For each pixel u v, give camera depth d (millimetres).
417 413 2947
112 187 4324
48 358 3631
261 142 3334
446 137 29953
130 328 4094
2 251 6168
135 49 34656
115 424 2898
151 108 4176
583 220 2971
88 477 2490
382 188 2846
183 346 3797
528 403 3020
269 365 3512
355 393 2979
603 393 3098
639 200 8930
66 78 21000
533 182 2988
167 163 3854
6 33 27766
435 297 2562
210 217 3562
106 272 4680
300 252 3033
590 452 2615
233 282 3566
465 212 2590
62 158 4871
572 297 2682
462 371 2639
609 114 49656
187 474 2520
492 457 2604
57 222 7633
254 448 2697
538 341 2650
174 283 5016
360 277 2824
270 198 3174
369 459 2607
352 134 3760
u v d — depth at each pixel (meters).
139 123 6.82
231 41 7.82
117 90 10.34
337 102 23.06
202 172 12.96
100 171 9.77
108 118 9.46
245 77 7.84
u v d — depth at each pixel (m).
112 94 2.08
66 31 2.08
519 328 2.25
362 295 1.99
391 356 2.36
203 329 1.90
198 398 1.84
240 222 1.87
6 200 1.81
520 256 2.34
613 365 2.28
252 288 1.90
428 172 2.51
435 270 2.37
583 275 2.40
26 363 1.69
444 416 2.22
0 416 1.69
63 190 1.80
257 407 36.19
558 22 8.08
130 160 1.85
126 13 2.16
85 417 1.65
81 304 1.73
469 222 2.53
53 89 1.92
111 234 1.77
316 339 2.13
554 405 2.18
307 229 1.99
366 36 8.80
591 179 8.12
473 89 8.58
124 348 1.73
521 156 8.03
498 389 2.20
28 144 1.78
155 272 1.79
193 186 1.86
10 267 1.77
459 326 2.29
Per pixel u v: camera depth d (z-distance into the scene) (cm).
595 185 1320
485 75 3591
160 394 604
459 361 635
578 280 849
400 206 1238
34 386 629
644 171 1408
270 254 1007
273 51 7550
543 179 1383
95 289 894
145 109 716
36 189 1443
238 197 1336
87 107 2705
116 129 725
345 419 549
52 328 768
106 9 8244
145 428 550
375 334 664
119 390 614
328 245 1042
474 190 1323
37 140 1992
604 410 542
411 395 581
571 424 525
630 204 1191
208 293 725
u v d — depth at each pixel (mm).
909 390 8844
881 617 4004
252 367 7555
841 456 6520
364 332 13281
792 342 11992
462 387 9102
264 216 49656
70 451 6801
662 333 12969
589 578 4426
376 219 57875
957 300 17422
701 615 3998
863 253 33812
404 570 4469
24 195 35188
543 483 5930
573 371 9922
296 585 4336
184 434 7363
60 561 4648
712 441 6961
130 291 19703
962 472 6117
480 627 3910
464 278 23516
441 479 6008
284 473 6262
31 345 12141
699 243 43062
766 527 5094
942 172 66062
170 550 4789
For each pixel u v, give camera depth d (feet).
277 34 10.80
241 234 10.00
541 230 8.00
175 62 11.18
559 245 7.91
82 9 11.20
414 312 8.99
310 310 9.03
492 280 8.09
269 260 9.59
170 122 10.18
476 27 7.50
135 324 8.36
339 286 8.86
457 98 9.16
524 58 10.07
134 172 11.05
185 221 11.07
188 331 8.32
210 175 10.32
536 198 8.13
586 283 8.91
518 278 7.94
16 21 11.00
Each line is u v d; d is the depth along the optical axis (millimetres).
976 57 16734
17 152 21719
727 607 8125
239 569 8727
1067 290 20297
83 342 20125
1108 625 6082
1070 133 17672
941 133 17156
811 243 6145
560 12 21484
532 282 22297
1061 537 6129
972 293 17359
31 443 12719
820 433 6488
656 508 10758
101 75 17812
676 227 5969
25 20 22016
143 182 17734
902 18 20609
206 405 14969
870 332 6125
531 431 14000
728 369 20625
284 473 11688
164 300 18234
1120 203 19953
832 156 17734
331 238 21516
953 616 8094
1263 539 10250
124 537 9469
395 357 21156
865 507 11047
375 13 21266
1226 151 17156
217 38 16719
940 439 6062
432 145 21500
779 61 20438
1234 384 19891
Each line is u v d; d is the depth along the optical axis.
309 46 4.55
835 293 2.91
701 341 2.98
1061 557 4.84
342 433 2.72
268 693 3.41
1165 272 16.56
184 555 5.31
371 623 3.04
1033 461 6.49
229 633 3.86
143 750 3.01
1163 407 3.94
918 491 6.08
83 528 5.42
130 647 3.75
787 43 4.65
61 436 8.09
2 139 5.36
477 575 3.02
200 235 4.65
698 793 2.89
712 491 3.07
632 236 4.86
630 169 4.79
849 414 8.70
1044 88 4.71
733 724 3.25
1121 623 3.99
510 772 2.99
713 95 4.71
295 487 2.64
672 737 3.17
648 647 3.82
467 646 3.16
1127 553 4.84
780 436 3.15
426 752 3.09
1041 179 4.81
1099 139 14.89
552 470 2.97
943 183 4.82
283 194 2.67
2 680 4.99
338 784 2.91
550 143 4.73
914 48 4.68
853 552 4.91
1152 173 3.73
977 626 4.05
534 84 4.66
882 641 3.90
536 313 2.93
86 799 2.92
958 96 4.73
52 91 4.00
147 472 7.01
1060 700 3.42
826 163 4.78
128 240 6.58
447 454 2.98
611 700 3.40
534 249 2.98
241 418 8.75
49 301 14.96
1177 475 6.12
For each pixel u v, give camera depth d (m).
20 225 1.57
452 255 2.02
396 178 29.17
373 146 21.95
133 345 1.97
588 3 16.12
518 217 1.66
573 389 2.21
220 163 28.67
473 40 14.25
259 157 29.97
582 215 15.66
┄┄┄┄┄┄┄┄┄┄┄┄┄┄┄┄┄┄┄┄
What you should do
Retype exactly the span of lines from the one with "284 473 6262" through the one with "573 389 2.21"; include both ends and omit the rest of the material.

Answer space
284 473 6262
31 345 12141
699 243 43062
766 527 5094
942 172 66062
170 550 4789
For each pixel u v, give camera depth d (feet).
277 34 10.80
241 234 10.00
541 230 8.00
175 62 11.18
559 245 7.91
82 9 11.20
414 312 8.99
310 310 9.03
492 280 8.09
269 260 9.59
170 122 10.18
476 27 7.50
135 324 8.36
339 286 8.86
457 98 9.16
524 58 10.07
134 172 11.05
185 221 11.07
188 331 8.32
210 175 10.32
536 198 8.13
586 283 8.91
518 278 7.94
16 21 11.00
Each line is u v d; d is the depth along the optical axis (millimetres).
976 57 16734
17 152 21719
727 607 8125
239 569 8727
1067 290 20297
83 342 20125
1108 625 6082
1070 133 17672
941 133 17156
811 243 6145
560 12 21484
532 282 22297
1061 537 6129
972 293 17359
31 443 12719
820 433 6488
656 508 10758
101 75 17812
676 227 5969
25 20 22016
143 182 17734
902 18 20609
206 405 14969
870 332 6125
531 431 14000
728 369 20625
284 473 11688
164 300 18234
1120 203 19953
832 156 17734
331 238 21516
953 616 8094
1263 539 10250
124 537 9469
395 357 21156
865 507 11047
375 13 21266
1226 151 17156
217 38 16719
940 439 6062
432 145 21500
779 61 20438
1234 384 19891
Each line is u v d; d is the depth along the optical axis.
309 46 4.55
835 293 2.91
701 341 2.98
1061 557 4.84
342 433 2.72
268 693 3.41
1165 272 16.56
184 555 5.31
371 623 3.04
1033 461 6.49
229 633 3.86
143 750 3.01
1163 407 3.94
918 491 6.08
83 528 5.42
130 647 3.75
787 43 4.65
61 436 8.09
2 139 5.36
477 575 3.02
200 235 4.65
698 793 2.89
712 491 3.07
632 236 4.86
630 169 4.79
849 414 8.70
1044 88 4.71
733 724 3.25
1121 623 3.99
510 772 2.99
713 95 4.71
295 487 2.64
672 737 3.17
648 647 3.82
467 646 3.16
1127 553 4.84
780 436 3.15
426 752 3.09
1041 179 4.81
1099 139 14.89
552 470 2.97
943 183 4.82
283 194 2.67
2 680 4.99
338 784 2.91
550 143 4.73
914 48 4.68
853 552 4.91
1152 173 3.73
977 626 4.05
534 84 4.66
882 641 3.90
536 313 2.93
86 799 2.92
958 96 4.73
52 91 4.00
147 472 7.01
1060 700 3.42
826 163 4.78
128 240 6.58
447 454 2.98
611 700 3.40
534 249 2.98
241 418 8.75
49 301 14.96
1177 475 6.12
For each pixel u v, give camera depth d (m).
20 225 1.57
452 255 2.02
396 178 29.17
373 146 21.95
133 345 1.97
588 3 16.12
518 217 1.66
573 389 2.21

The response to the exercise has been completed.